→ **AVAILABLE DATA**:
###

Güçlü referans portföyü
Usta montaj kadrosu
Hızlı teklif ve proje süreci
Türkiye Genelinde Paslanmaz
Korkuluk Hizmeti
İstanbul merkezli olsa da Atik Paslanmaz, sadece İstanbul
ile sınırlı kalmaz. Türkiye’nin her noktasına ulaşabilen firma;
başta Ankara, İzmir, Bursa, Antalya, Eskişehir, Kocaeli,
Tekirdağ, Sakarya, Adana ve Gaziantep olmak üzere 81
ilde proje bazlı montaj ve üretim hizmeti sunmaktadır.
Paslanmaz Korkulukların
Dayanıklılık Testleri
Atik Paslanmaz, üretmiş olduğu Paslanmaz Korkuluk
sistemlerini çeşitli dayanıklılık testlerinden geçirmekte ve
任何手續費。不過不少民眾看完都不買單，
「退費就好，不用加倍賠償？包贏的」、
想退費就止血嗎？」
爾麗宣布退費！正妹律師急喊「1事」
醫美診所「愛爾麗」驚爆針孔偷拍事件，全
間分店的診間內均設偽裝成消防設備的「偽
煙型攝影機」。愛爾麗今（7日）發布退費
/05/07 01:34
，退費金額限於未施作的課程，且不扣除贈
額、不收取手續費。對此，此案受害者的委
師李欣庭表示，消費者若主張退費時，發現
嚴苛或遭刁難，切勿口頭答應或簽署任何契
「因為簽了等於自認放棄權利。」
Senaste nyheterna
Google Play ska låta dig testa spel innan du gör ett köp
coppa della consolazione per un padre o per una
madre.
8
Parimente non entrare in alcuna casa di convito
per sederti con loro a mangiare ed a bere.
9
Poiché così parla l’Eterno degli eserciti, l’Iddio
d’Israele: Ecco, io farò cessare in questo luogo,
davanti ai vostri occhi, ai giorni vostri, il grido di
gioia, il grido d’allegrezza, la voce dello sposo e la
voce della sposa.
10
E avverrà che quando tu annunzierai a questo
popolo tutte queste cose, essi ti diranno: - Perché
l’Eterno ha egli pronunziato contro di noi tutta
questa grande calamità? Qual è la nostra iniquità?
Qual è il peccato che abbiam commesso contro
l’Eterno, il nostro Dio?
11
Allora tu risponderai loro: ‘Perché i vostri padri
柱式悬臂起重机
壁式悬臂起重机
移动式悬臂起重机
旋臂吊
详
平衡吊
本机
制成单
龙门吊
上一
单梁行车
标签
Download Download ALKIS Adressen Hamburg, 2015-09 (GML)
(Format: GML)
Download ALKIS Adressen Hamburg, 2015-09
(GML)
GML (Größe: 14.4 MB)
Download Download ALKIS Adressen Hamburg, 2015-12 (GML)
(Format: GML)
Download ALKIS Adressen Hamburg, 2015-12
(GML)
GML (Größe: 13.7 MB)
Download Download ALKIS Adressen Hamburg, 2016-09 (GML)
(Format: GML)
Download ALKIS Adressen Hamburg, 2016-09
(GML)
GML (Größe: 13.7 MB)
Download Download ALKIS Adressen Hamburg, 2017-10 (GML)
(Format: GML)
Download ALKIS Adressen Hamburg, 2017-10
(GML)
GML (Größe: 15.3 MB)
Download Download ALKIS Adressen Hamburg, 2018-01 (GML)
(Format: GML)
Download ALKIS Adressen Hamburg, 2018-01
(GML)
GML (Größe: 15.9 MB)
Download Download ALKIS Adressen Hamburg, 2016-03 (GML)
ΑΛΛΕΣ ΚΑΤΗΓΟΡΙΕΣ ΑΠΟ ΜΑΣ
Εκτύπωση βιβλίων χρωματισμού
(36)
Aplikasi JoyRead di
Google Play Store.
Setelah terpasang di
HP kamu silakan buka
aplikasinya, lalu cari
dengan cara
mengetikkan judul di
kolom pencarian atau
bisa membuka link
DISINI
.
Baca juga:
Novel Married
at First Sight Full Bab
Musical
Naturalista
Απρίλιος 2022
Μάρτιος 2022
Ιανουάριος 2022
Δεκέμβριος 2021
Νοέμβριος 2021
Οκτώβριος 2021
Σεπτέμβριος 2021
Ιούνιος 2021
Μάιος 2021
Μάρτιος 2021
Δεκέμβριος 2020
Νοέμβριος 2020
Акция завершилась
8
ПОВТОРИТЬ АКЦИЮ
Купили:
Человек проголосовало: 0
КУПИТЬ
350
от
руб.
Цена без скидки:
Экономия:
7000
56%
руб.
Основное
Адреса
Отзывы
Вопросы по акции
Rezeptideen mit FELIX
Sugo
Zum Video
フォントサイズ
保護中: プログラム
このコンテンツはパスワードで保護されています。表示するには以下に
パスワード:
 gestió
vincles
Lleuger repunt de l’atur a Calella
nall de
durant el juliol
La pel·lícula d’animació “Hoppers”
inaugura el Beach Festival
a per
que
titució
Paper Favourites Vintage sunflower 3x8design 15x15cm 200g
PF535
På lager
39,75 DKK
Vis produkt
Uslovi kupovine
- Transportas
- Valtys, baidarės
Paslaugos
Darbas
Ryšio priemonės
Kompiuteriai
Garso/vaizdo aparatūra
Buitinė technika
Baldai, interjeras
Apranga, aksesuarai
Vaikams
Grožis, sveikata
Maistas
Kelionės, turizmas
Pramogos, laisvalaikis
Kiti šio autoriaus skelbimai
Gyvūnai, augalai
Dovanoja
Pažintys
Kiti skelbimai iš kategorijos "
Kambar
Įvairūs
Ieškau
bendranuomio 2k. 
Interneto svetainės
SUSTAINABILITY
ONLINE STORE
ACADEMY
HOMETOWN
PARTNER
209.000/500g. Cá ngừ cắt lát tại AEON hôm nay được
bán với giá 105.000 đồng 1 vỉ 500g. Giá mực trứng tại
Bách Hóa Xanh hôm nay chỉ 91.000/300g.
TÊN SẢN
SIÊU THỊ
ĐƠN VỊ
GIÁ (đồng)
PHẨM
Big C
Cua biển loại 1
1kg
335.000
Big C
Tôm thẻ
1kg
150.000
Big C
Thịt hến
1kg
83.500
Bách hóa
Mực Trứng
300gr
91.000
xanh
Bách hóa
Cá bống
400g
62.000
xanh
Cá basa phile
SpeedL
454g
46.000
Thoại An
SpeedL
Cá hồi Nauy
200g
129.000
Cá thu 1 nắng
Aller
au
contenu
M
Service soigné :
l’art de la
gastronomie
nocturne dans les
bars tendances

###

Filter the entries down to the lines containing "Hamburg". Copy each of those lines.

→ **SOLUTION TO THIS PROBLEM**:
Download Download ALKIS Adressen Hamburg, 2015-09 (GML)
Download ALKIS Adressen Hamburg, 2015-09
Download Download ALKIS Adressen Hamburg, 2015-12 (GML)
Download ALKIS Adressen Hamburg, 2015-12
Download Download ALKIS Adressen Hamburg, 2016-09 (GML)
Download ALKIS Adressen Hamburg, 2016-09
Download Download ALKIS Adressen Hamburg, 2017-10 (GML)
Download ALKIS Adressen Hamburg, 2017-10
Download Download ALKIS Adressen Hamburg, 2018-01 (GML)
Download ALKIS Adressen Hamburg, 2018-01
Download Download ALKIS Adressen Hamburg, 2016-03 (GML)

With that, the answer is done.